**The records**
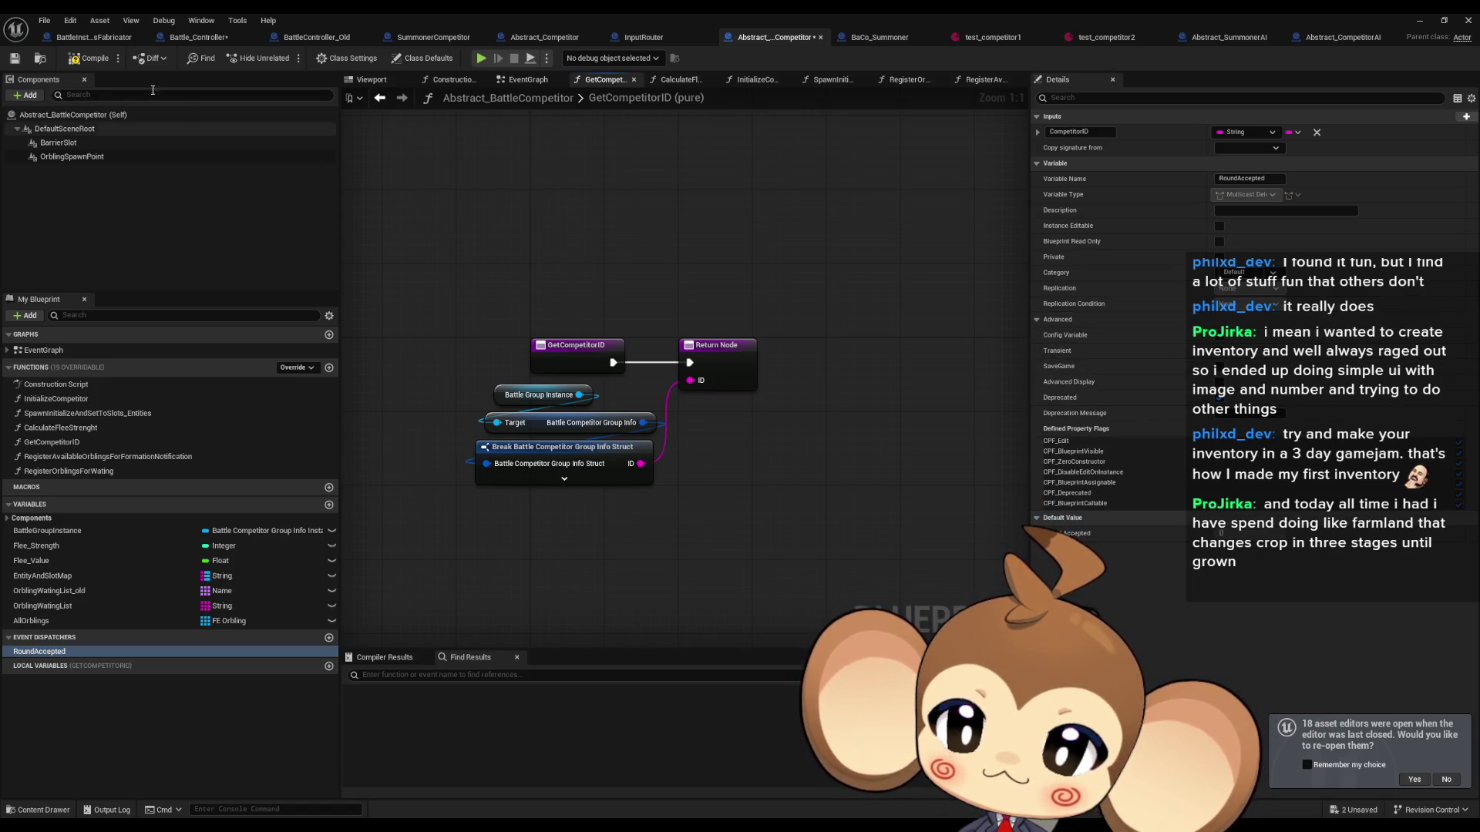
pyautogui.press('ctrl+s')
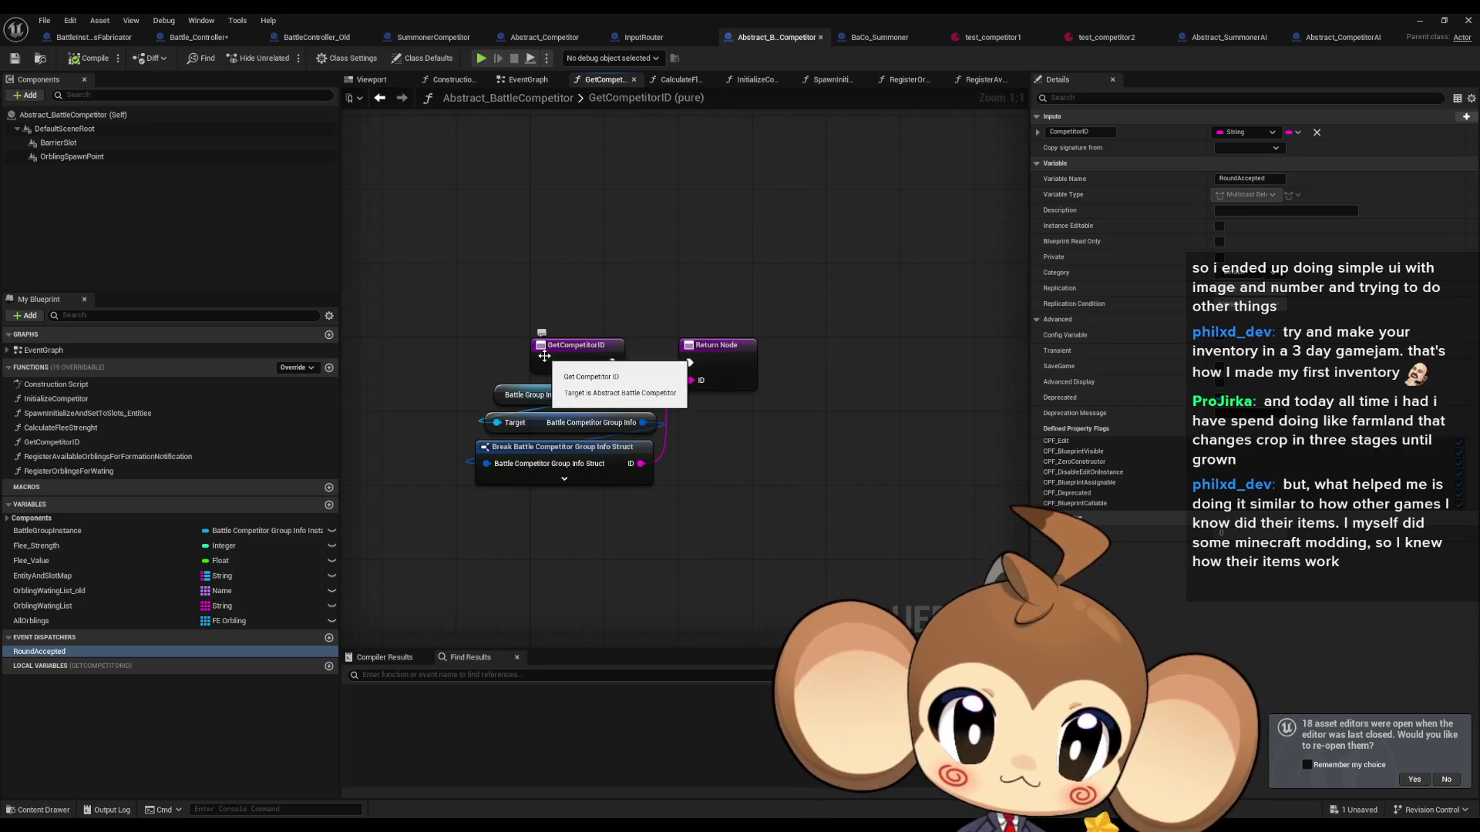
pyautogui.moveTo(608, 322); pyautogui.dragTo(640, 319)
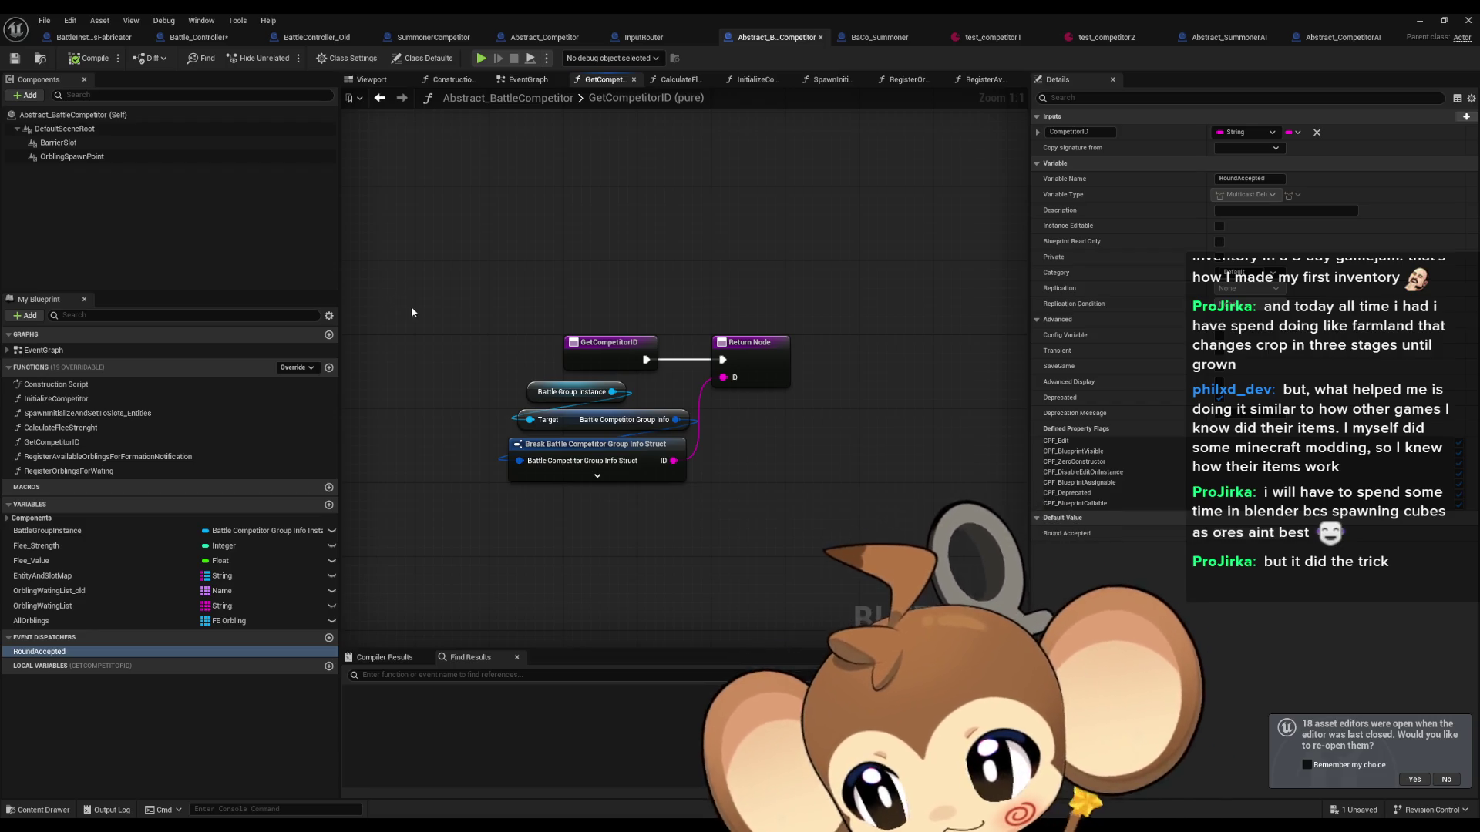
# Step: In InitializeCompetitor, add a Battle Group Instance getter, Get Battle Competitor Group Info, and a Break struct node
pyautogui.doubleClick(55, 399)
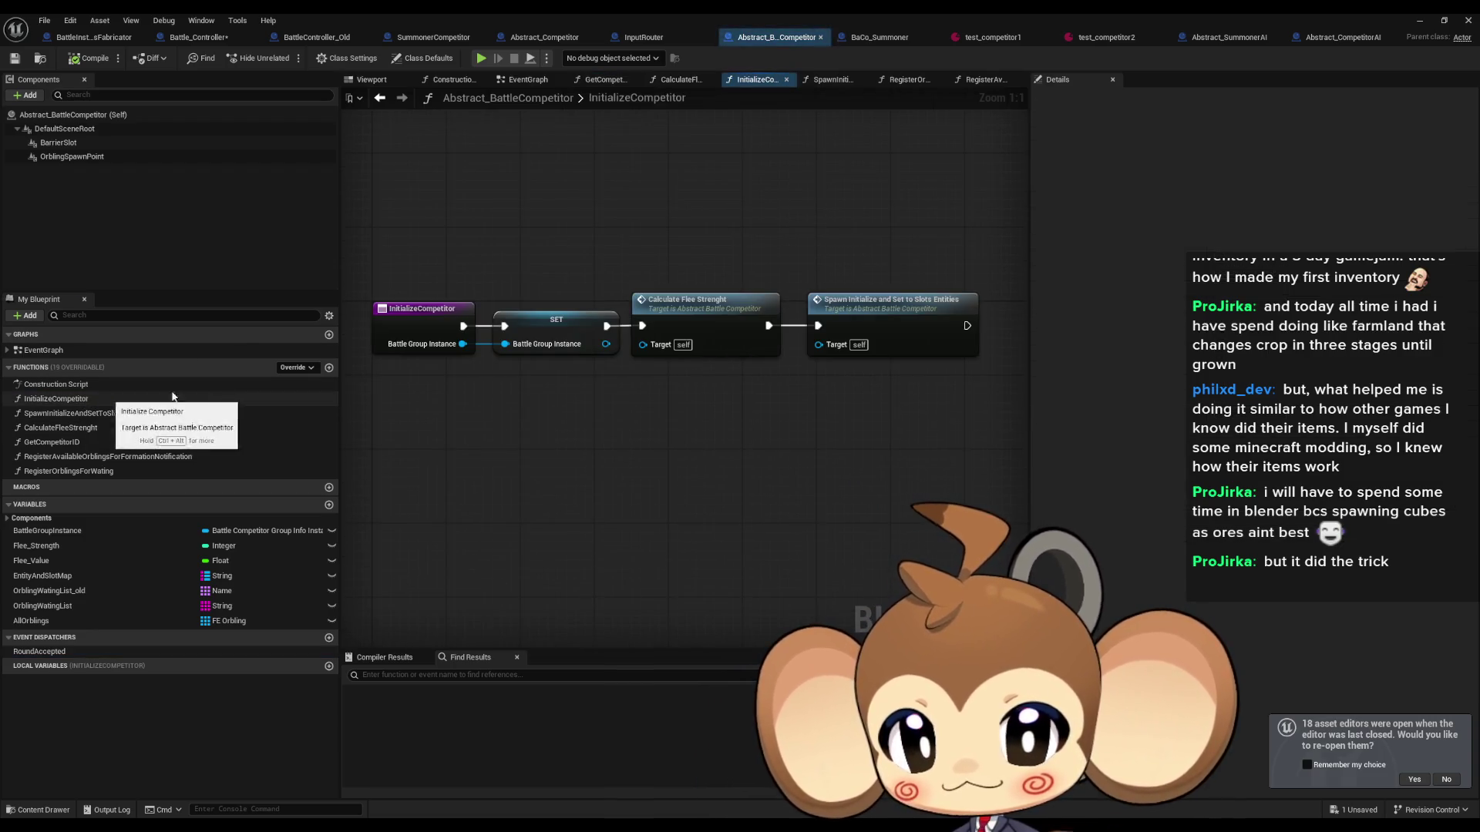
pyautogui.click(894, 327)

**Your task**
Write down how many lines of the data above carry the word "pyautogui". Nothing else belongs in the answer.

**The answer**
4